Implementation: The Bounded Queue

The asyncio.Queue is the heart of our system. Its bounded nature is critical for memory management.

import asyncio
from dataclasses import dataclass
from typing import Any


@dataclass
class QueueStats:
    """Statistics about queue health."""
    current_size: int
    max_size: int
    capacity_ratio: float
    producers_blocked: int  # How many times producers waited
    consumers_waiting: int  # Current number of waiting consumers


class BoundedMarketDataQueue:
    """
    A wrapper around asyncio.Queue that provides:
    - Bounded capacity to prevent memory exhaustion
    - Statistics reporting for monitoring
    - Backpressure signaling via queue fullness
    """
    
    def __init__(self, maxsize: int = 10000):
        self._queue = asyncio.Queue(maxsize=maxsize)
        self._producers_blocked = 0
        self._total_waits = 0
        
    async def put(self, item: Any, timeout: float = 5.0):
        """Put item with timeout. Logs when backpressure delays insertion."""
        try:
            await asyncio.wait_for(self._queue.put(item), timeout=timeout)
        except asyncio.TimeoutError:
            self._producers_blocked += 1
            raise
            
    def put_nowait(self, item: Any):
        """Non-blocking put. Raises QueueFull if at capacity."""

Activity -
Answer these questions using the bounded queue excerpt above:
(a) What is the default maxsize for the queue wrapper?
(b) What default timeout value does the put method use?
(c) What does put_nowait raise when the queue is at capacity?

Input data -
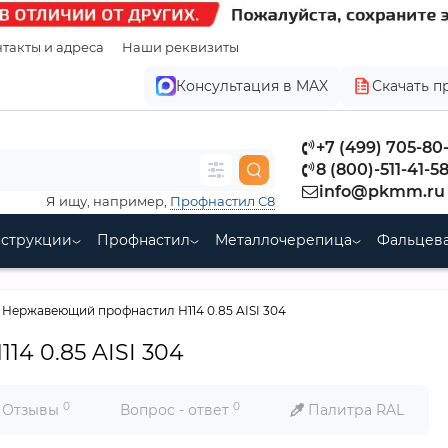
такты и адреса
Наши реквизиты
Консультация в MAX
Скачать п
+7 (499) 705-80
8 (800)-511-41-5
info@pkmm.ru
Я ищу, например,
Профнастил С8
нструкции
Профнастил
Металлочерепица
Фальцева
Нержавеющий профнастил Н114 0.85 AISI 304
4 0.85 AISI 304
0
0
Отзывы
Вопрос - ответ
Палитра RAL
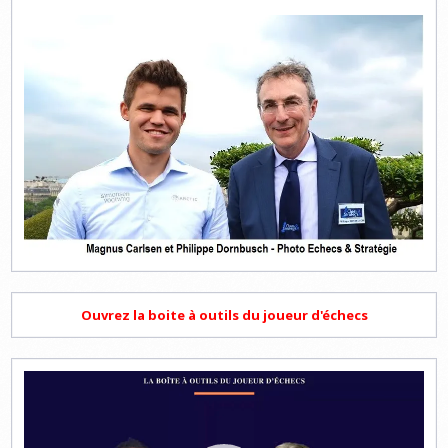
Ouvrez la boite à outils du joueur d'échecs
Lecteur
vidéo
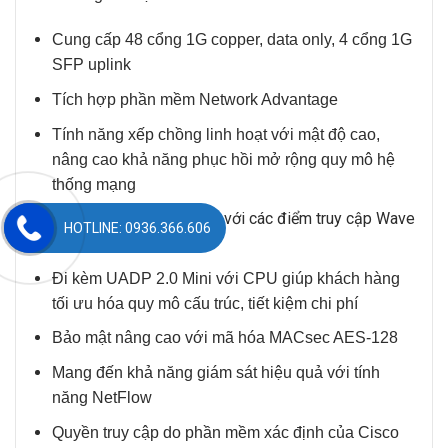
Cung cấp 48 cổng 1G copper, data only, 4 cổng 1G
SFP uplink
Tích hợp phần mềm Network Advantage
Tính năng xếp chồng linh hoạt với mật độ cao,
nâng cao khả năng phục hồi mở rộng quy mô hệ
thống mạng
Hỗ trợ kết nối không dây với các điểm truy cập Wave
HOTLINE: 0936.366.606
2
Đi kèm UADP 2.0 Mini với CPU giúp khách hàng
tối ưu hóa quy mô cấu trúc, tiết kiệm chi phí
Bảo mật nâng cao với mã hóa MACsec AES-128
Mang đến khả năng giám sát hiệu quả với tính
năng NetFlow
Quyền truy cập do phần mềm xác định của Cisco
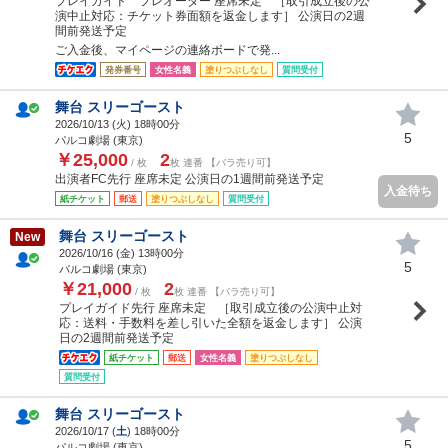
プレイガイド プレオーダー 座席未定 ［取引成立後の公
演中止対応：チケット券面額を返金します］ 公演日の2週
間前発送予定
ご入金後、マイページの連絡ボードで発...
発券番号
女性名義
塗りつぶしなし
質問受付
舞台 スリーゴースト
2026/10/13 (
火
) 18時00分
5
パルコ劇場 (東京)
￥25,000
2
/ 枚
枚 連番 【バラ売り可】
出演者FC先行 座席未定 公演日の1週間前発送予定
入金待ち
紙チケット
郵送
塗りつぶしなし
質問受付
舞台 スリーゴースト
New
2026/10/16 (
金
) 13時00分
5
パルコ劇場 (東京)
￥21,000
2
/ 枚
枚 連番 【バラ売り可】
プレイガイド先行 座席未定 ［取引成立後の公演中止対
応：送料・手数料を差し引いた全額を返金します］ 公演
日の2週間前発送予定
紙チケット
郵送
女性名義
塗りつぶしなし
質問受付
舞台 スリーゴースト
2026/10/17 (
土
) 18時00分
5
パルコ劇場 (東京)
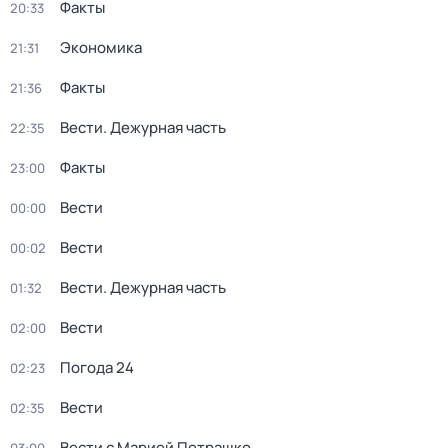
Факты
20:33
Экономика
21:31
Факты
21:36
Вести. Дежурная часть
22:35
Факты
23:00
Вести
00:00
Вести
00:02
Вести. Дежурная часть
01:32
Вести
02:00
Погода 24
02:23
Вести
02:35
Вести с Марией Петрашко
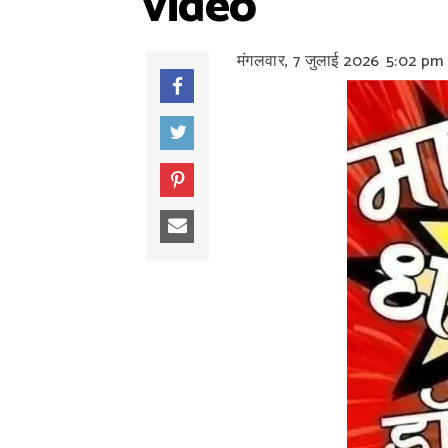
video
मंगलवार, 7 जुलाई 2026
5:02 pm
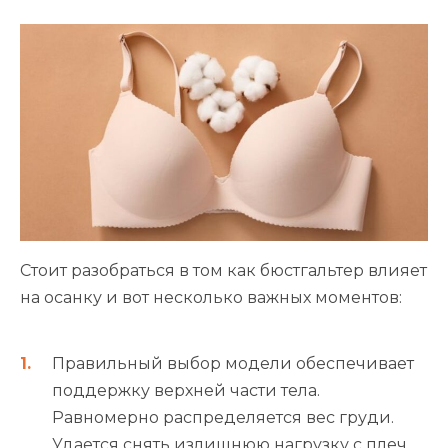
Стоит разобраться в том как бюстгальтер влияет
на осанку и вот несколько важных моментов:
Правильный выбор модели обеспечивает
поддержку верхней части тела.
Равномерно распределяется вес груди.
Удается снять излишнюю нагрузку с плеч,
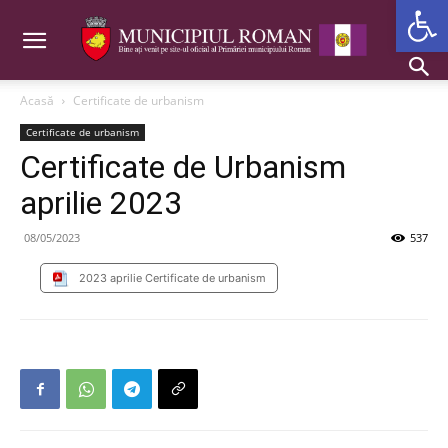
Deschide b
Acasă
Certificate de urbanism
Certificate de urbanism
Certificate de Urbanism
aprilie 2023
08/05/2023
537
2023 aprilie Certificate de urbanism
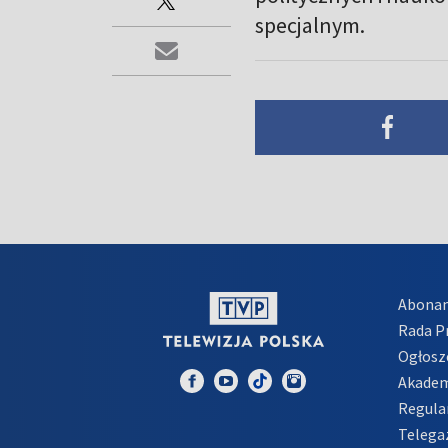
specjalnym.
Abona
Rada 
Ogłosz
Akadem
Regula
Telega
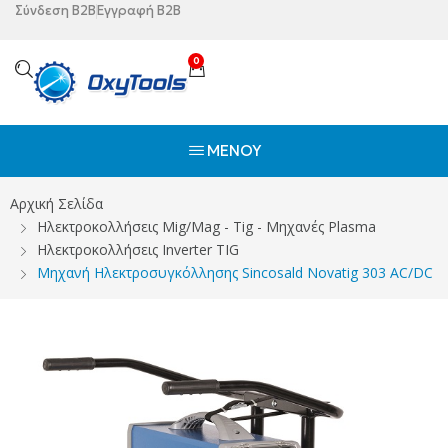
Σύνδεση B2B
Εγγραφή B2B
0
ΜΕΝΟΎ
Αρχική Σελίδα
Ηλεκτροκολλήσεις Mig/Mag - Tig - Μηχανές Plasma
Ηλεκτροκολλήσεις Ιnverter TIG
Mηχανή Ηλεκτροσυγκόλλησης Sincosald Novatig 303 AC/DC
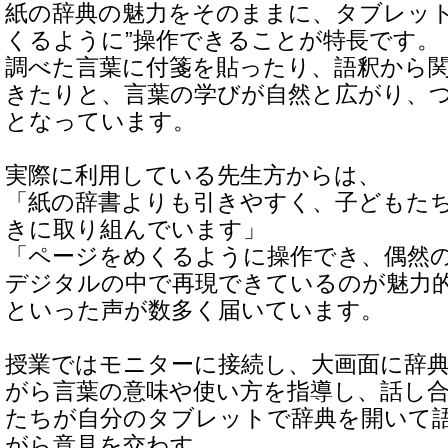
紙の辞典の魅力をそのままに、タブレット
くるように”操作できることが特長です。
調べた言葉に付箋を貼ったり、語釈から
きたりと、言葉の学びが自然と広がり、
となっています。
実際に利用している先生方からは、
「紙の辞書よりも引きやすく、子どもた
きに取り組んでいます」
「ページをめくるように操作でき、偶然
デジタルの中で再現できているのが魅力
といった声が数多く届いています。
授業ではモニターに接続し、大画面に辞
がら言葉の意味や使い方を指導し、話し
たちが自分のタブレットで辞典を開いて
がら意見を交わす。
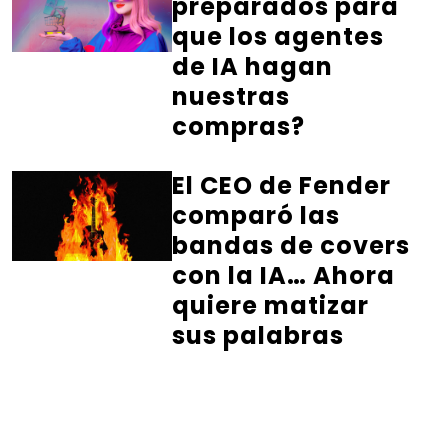
preparados para
que los agentes
de IA hagan
nuestras
compras?
El CEO de Fender
comparó las
bandas de covers
con la IA… Ahora
quiere matizar
sus palabras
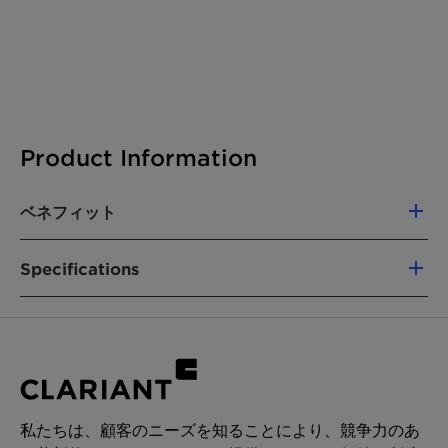
Product Information
ベネフィット
High temperature stability
Specifications
Available in a wide variety of forms and
cell types
Supplied with housings for easy on-site
Product composition
Platinum-group
installation
metal coating on
Long operating life
metal or ceramic
substrates
私たちは、顧客のニーズを知ることにより、競争力のあ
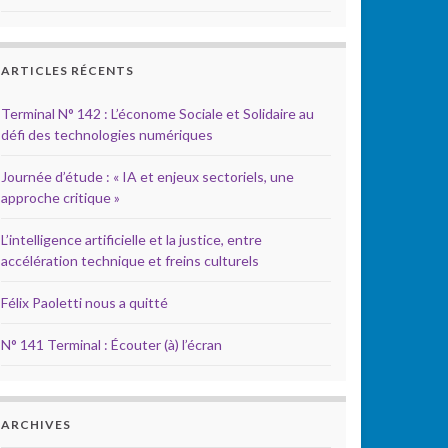
ARTICLES RÉCENTS
Terminal N° 142 : L’économe Sociale et Solidaire au
défi des technologies numériques
Journée d’étude : « IA et enjeux sectoriels, une
approche critique »
L’intelligence artificielle et la justice, entre
accélération technique et freins culturels
Félix Paoletti nous a quitté
N° 141 Terminal : Écouter (à) l’écran
ARCHIVES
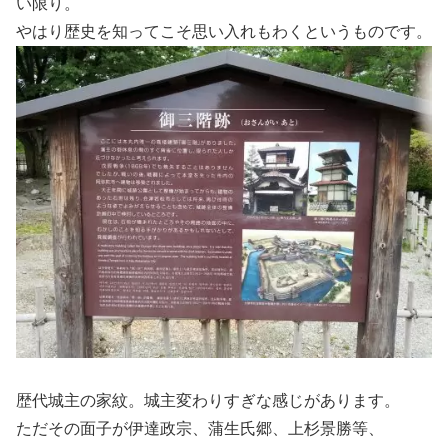
い限り。
やはり歴史を知ってこそ思い入れもわくというものです。
歴代城主の家紋。城主変わりすぎな感じがあります。
ただその面子が伊達政宗、蒲生氏郷、上杉景勝等、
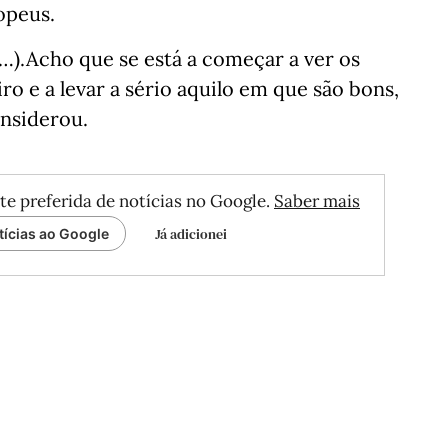
opeus.
…).Acho que se está a começar a ver os
ro e a levar a sério aquilo em que são bons,
onsiderou.
te preferida de notícias no Google.
Saber mais
Já adicionei
tícias ao Google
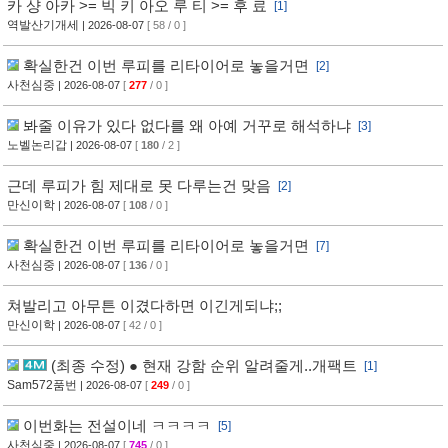
카 샹 아카 >= 빅 키 아오 루 티 >= 후 료
[1]
역발산기개세
| 2026-08-07
[ 58 / 0 ]
확실한건 이번 루피를 리타이어로 놓을거면
[2]
사천심중
| 2026-08-07
[
277
/ 0 ]
봐줄 이유가 있다 없다를 왜 아예 거꾸로 해석하냐
[3]
노벨논리갑
| 2026-08-07
[
180
/ 2 ]
근데 루피가 힘 제대로 못 다루는건 맞음
[2]
만신이학
| 2026-08-07
[
108
/ 0 ]
확실한건 이번 루피를 리타이어로 놓을거면
[7]
사천심중
| 2026-08-07
[
136
/ 0 ]
쳐발리고 아무튼 이겼다하면 이긴게되냐;;
만신이학
| 2026-08-07
[ 42 / 0 ]
(최종 수정) ● 현재 강함 순위 알려줄게..개팩트
[1]
Sam572품번
| 2026-08-07
[
249
/ 0 ]
이번화는 전설이네 ㅋㅋㅋㅋ
[5]
사천심중
| 2026-08-07
[
745
/ 0 ]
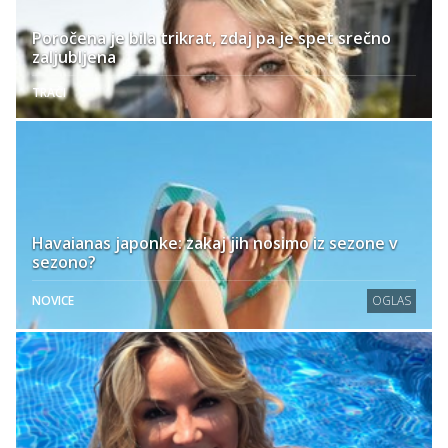
Poročena je bila trikrat, zdaj pa je spet srečno
zaljubljena
TRAČI
Havaianas japonke: zakaj jih nosimo iz sezone v
sezono?
NOVICE
OGLAS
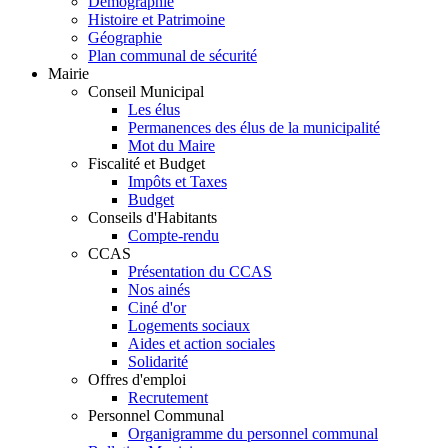
Démographie
Histoire et Patrimoine
Géographie
Plan communal de sécurité
Mairie
Conseil Municipal
Les élus
Permanences des élus de la municipalité
Mot du Maire
Fiscalité et Budget
Impôts et Taxes
Budget
Conseils d'Habitants
Compte-rendu
CCAS
Présentation du CCAS
Nos ainés
Ciné d'or
Logements sociaux
Aides et action sociales
Solidarité
Offres d'emploi
Recrutement
Personnel Communal
Organigramme du personnel communal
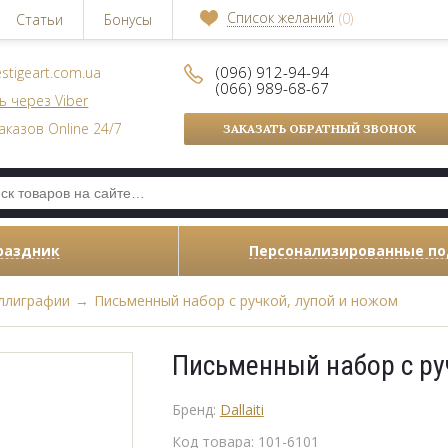
Список желаний
(0)
Статьи
Бонусы
(096) 912-94-94
stigeart.com.ua
(066) 989-68-67
ь через Viber
аказов Online 24/7
ЗАКАЗАТЬ ОБРАТНЫЙ ЗВОНОК
раздник
Персонализированные п
ллиграфии
→
Письменный набор с ручкой, лупой и ножом
Письменный набор с ру
Бренд:
Dallaiti
Код товара:
101-6101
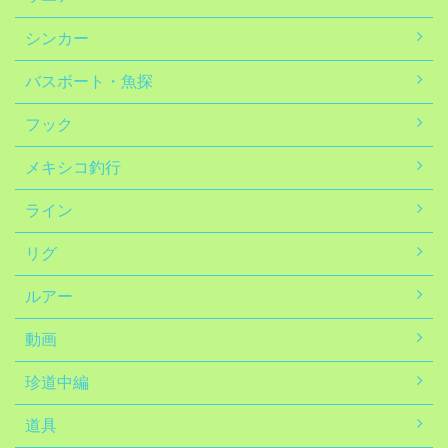
シンカー
バスボート・魚探
フック
メキシコ釣行
ライン
リグ
ルアー
動画
珍道中編
道具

Exercise solution -
(a) 10000
(b) 5.0
(c) QueueFull